Cindy Van Acker

© BAK / Charlotte Krieger

Cindy Van Acker

Chorégraphe à l’esprit sensible et résistant

Grand Prix suisse des arts de la scène / Anneau Hans Reinhart 2023

Voilà bien des années que Cindy Van Acker, née en 1971, est l’une des chorégraphes majeures de Suisse. Elle rencontre avec sa compagnie Greffe, autant dans les milieux établis du théâtre que ceux de la danse indépendante, un succès international. Formée en classique à Anvers, elle a été membre du Ballet Royal de Flandre. En 1991, elle rejoint le Ballet du Grand Théâtre à Genève. C’est là qu’en 2002, elle fonde la compagnie Greffe, qui depuis 2009 bénéficie d’une convention de soutien conjoint de la Ville de Genève, du Canton de Genève et de Pro Helvetia. Le parcours de Cindy Van Acker est marqué par les interprètes avec qui elle établit une relation de travail à long terme et de confiance et par ses rencontres notamment avec la chorégraphe Myriam Gourfink, le musicien électronique Mika Vainio (1963–2017), le scénographe et plasticien Victor Roy et le metteur en scène Romeo Castellucci, qui l’a invitée en 2005 à représenter la Suisse à la Biennale de théâtre de Venise. Depuis novembre 2017, Cindy Van Acker est « artiste associée » à l’ADC (l’Association pour la danse contemporaine) à Genève. Ses productions remarquables lui ont déjà valu deux Prix suisses de danse, en 2013 pour « Diffraction » et en 2019 pour « Speechless Voices ». Elle a en outre été récompensée par le Prix culturel Leenaards 2023.

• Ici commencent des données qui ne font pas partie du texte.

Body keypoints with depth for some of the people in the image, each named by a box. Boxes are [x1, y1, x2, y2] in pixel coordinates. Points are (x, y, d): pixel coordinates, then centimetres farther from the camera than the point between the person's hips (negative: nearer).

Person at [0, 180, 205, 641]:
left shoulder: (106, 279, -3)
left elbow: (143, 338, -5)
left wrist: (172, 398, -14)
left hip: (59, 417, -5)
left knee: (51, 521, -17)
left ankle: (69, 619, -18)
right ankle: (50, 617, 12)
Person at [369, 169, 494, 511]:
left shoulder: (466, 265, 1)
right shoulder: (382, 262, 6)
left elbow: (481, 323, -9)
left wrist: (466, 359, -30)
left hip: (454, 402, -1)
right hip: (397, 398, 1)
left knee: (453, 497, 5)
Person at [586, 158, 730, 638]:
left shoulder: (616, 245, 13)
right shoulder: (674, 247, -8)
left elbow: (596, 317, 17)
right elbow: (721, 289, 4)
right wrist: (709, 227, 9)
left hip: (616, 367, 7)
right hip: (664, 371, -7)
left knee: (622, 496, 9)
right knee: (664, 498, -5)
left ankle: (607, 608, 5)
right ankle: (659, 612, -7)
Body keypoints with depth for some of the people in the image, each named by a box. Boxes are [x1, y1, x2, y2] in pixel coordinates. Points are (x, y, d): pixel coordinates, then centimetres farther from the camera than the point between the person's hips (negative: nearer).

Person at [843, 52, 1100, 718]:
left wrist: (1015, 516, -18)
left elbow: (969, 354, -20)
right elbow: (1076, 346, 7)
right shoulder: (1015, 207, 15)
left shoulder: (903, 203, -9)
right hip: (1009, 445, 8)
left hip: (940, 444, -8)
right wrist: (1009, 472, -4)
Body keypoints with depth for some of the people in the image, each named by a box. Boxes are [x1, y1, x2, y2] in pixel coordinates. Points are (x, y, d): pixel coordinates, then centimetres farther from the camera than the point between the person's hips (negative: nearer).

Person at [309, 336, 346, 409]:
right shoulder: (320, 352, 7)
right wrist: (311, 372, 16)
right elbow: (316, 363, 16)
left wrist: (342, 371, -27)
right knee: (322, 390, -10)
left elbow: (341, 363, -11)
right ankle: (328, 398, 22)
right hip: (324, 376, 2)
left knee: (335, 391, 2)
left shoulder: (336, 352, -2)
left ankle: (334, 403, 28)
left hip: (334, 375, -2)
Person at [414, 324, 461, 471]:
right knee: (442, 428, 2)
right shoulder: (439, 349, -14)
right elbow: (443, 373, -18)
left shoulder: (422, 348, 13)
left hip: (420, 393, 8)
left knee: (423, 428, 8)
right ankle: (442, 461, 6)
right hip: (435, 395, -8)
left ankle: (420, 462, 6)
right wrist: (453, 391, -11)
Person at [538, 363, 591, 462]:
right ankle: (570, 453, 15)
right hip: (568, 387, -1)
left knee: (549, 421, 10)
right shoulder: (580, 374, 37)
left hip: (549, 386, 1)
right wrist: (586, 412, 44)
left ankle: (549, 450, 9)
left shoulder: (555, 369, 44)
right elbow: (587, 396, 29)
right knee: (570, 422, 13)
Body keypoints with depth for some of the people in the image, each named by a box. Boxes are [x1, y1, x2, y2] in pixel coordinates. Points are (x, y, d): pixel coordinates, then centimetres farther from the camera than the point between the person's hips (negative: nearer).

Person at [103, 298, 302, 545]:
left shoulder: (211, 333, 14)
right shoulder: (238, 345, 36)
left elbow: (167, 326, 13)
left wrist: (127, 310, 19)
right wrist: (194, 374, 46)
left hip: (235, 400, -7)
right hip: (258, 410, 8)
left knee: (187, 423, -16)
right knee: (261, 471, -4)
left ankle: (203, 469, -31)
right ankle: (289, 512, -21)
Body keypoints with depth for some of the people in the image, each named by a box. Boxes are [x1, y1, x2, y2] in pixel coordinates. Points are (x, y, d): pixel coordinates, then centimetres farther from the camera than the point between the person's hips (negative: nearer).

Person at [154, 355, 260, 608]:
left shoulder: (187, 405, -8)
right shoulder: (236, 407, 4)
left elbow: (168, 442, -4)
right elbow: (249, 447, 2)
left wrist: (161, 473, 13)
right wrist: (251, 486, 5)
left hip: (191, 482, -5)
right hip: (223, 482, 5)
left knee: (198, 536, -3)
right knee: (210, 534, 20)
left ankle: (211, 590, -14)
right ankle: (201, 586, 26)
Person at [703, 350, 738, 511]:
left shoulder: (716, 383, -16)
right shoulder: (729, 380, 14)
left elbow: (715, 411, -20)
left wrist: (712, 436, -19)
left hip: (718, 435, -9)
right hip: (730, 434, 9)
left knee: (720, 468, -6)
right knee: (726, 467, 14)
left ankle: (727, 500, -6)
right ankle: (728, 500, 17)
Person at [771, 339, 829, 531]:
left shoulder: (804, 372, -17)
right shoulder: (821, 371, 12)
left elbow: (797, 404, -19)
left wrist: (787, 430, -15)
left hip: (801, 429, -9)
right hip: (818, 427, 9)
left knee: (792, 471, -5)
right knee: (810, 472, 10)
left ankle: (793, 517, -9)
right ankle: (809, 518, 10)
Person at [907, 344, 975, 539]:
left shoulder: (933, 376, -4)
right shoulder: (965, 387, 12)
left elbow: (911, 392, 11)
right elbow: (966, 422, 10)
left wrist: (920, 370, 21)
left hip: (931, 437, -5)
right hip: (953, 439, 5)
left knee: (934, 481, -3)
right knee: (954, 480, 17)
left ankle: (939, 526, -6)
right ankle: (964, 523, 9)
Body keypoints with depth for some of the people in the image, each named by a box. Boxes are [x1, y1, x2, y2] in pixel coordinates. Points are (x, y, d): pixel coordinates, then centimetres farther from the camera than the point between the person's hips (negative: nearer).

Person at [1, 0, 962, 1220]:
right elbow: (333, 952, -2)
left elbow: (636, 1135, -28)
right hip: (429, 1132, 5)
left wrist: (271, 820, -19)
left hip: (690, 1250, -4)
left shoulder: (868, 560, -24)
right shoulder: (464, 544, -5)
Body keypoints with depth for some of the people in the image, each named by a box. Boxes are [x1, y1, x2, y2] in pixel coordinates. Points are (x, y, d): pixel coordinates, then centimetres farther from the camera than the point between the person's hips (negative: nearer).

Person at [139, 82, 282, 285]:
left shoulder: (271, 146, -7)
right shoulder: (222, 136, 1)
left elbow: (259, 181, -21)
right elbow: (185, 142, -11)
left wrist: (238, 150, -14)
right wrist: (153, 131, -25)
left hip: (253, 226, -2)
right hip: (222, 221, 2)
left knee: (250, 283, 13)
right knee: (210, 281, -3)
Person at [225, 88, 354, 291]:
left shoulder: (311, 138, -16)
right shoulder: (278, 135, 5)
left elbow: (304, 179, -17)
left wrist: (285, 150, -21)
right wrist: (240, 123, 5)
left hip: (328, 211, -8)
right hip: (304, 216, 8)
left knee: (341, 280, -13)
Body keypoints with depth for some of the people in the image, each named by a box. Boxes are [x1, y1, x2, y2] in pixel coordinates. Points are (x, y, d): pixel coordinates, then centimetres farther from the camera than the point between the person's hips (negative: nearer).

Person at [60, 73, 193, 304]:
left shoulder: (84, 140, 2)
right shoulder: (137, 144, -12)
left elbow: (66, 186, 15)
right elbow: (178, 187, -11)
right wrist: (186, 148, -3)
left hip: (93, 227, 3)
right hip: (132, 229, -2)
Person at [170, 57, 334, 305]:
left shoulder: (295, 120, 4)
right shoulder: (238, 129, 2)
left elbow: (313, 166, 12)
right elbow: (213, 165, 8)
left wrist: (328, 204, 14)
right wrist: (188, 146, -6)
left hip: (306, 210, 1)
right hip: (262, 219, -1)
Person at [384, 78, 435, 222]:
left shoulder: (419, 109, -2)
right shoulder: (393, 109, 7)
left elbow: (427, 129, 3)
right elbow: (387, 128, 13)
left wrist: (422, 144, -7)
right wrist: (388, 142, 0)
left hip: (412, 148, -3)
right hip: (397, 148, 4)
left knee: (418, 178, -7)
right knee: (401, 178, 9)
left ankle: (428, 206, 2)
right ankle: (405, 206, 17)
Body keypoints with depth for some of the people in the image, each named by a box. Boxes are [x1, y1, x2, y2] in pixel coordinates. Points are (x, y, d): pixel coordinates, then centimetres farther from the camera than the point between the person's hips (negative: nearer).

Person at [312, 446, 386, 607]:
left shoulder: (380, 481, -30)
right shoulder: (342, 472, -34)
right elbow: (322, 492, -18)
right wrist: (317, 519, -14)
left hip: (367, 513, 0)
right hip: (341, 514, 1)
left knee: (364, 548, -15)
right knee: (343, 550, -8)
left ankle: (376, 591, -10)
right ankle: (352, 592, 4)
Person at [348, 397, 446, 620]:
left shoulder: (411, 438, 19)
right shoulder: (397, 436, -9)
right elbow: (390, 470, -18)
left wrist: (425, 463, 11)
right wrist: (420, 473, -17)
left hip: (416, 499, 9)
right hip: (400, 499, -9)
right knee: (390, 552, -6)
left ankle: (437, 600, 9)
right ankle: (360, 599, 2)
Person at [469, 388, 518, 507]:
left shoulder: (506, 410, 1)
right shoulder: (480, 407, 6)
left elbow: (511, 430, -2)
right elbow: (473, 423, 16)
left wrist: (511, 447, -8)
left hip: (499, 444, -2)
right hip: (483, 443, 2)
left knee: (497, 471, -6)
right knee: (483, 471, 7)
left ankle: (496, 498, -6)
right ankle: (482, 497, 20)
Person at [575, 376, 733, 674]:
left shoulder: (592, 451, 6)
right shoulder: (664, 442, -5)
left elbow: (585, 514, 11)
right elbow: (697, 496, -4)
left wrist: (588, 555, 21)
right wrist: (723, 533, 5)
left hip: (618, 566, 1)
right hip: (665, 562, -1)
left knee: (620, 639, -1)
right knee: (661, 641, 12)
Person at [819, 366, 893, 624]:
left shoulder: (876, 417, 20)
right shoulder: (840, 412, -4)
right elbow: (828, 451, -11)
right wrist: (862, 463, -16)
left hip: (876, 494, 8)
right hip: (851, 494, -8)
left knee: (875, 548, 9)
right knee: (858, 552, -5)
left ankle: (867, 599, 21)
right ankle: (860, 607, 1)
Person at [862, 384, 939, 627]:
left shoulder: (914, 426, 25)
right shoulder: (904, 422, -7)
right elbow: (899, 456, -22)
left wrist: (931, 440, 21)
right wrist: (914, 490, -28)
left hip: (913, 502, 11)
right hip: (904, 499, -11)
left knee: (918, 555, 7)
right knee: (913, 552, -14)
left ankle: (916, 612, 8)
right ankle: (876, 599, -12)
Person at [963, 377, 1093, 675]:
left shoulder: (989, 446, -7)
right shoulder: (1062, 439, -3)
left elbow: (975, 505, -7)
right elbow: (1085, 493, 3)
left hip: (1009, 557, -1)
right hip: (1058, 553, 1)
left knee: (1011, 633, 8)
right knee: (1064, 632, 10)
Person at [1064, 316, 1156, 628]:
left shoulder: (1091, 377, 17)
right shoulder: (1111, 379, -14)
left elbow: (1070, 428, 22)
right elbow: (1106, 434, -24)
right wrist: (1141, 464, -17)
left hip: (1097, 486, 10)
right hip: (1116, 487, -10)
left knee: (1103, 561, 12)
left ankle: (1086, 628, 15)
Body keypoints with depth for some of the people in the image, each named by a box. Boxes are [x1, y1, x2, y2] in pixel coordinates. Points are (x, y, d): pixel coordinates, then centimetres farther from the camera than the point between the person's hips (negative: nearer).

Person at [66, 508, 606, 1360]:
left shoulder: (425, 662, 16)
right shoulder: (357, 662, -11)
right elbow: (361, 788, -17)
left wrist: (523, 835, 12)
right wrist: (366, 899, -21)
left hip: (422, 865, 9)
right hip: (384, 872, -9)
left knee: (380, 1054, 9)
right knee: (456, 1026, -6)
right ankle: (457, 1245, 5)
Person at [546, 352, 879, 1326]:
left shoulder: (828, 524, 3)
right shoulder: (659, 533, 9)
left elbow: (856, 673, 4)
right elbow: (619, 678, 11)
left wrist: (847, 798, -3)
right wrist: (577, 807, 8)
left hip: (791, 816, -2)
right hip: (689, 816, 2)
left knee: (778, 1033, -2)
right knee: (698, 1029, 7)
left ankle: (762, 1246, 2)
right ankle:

L’écriture subtile de Cindy Van Acker se révèle dans la forme minutieuse, quasi scientifique, de ses créations chorégraphiques, où le corps, la musique et l’espace se répondent. Mais ses soli comme ses pièces de groupe témoignent aussi d’un esprit de résistance – « de strijd », comme elle l’exprime en flamand. En 2005, elle a présenté son solo « Corps 00:00 » (2002) à la Biennale de théâtre de Venise. Cette participation lui a valu une reconnaissance internationale et l’a menée à une collaboration avec Romeo Castellucci, collaboration qui perdure aujourd’hui : elle assure la partie chorégraphique de certaines de ses mises en scène comme « Inferno » (2008), pièce créée pour l’ouverture du Festival d’Avignon, où elle a été donnée dans la cour d’honneur du Palais des papes. Ont suivi plusieurs opéras : « Parsifal » (2011) à La Monnaie de Bruxelles, « Moses und Aron » (2015) pour l’Opéra de Paris, « Tannhäuser » (2017) pour le Bayerische Staatsoper de Munich, et trois coopérations pour le Festival de Salzbourg, dont « Don Giovanni » (2021). « Pneuma » (2005) a été sa première pièce de groupe. Elle a créé d’autres chorégraphies pour de grands ensembles, notamment « Magnitude » (2013) pour le Ballet Junior de Genève ou « Anechoic » (2014) pour 53 interprètes de l’école P.A.R.T.S de Bruxelles. En 2017, elle a créé « Elementen III – Blazing Wreck » pour le Ballet du Grand Théâtre de Genève.

Écrite, précise, la danse de Cindy Van Acker semble poser des principes de compositions formels : des rythmes, des tempi, des intensités, des girations, traduits dans des partitions très belles, sans doute ultra complexes, qui sont déjà des œuvres en soi. Quand on voit un spectacle de Cindy Van Acker, on réalise bien tout cela : le travail, la rigueur, la recherche de la forme qui amplifie le son, qui résonne avec la lumière, qui fait plier le coude, tourner la tête, poser la hanche sur le sol… le bras gauche qui monte sur trois temps, le droit qui descend sur deux pendant que le bassin oscille sur sept temps, tout en suivant une harmonie musicale, un contrepoint et une mélodie… Pourtant, l’expérience ultime, c’est lorsque cette forme semble céder à une tout autre force, venue d’une profondeur intime, traversant les personnes qui dansent et celles qui regardent. Cette puissance créatrice ouvre l’espace, dilate le temps, élargit l’imaginaire, tout en affûtant notre concentration sur ce coude qui plie, cette jambe qui monte, ce son qui vibre et cette lumière qui diffracte.